Profondo Rosso

I 40 anni da anarchico di Kimi Raikkonen

  1. KR7 entra negli Anta.
    Mi fa piacere unirmi al coro degli auguri.
    Curiosamente, io Kimi lo conosco pochissimo.
    E forse proprio per questo l’ho capito benissimo.
    Dall’inizio.
    Ha capito anche lui. Un paio di volte mi sono arrivati suoi messaggi.
    Sobriamente affettuosi.
    I 40 anni di Raikkonen non sono, suppongo, la classica “svolta”.
    L’età lo condiziona marginalmente.
    Per dire, nel 2018 era già il pilota più anziano in pista e la sua stagione fu formidabile.
    Ma non mi interessa ripercorrere una carriera e ognuno è libero di giudicarlo come meglio crede.

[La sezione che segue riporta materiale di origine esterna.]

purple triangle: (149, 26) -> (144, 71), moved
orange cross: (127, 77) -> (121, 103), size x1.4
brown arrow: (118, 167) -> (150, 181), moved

    Secondo me non per caso è l’ultimo campione del mondo con la Ferrari, non per caso la Ferrari lo richiamò (episodio raro, dal 1974 in poi è accaduto solo a lui e a Berger), non per caso il giro più veloce della storia della F1 è la sua pole di Monza 2018.
    Ma de gustibus eccefera, ci mancherebbe.
    Semplicemente, Kimi è così amato nel mondo (è il pilota più popolare) perché tanta gente comune coglie in lui quella sincerità che il Santo Bevitore nemmeno tenta di nascondere.
    Raikkonen è come lo vedi. In quasi vent’anni di Formula Uno, ecco, non ha mai assunto un atteggiamento perché gli tornava comodo assumerlo. Non c’è finzione nelle sue stranezze e ovviamente non è finto nemmeno quando, fuori lavoro, si scola una bottiglia.
    Io nutro una simpatia istintiva per chi sa essere originale in un mondo (e non mi riferisco solo alla F1) dominato dalla ipocrisia della finzione.
    Poi ci sono originali che sono cretini e originali che sono intelligenti.
    Kimi è un anarchico intelligente.
    Ed è stata una fortuna raccontarlo, pur conoscendolo pochissimo.
    E di sicuro chi era a Interlagos una domenica d’autunno del 2007 non ha bisogno di altre parole.
    Grazie a lui per tutte le emozioni.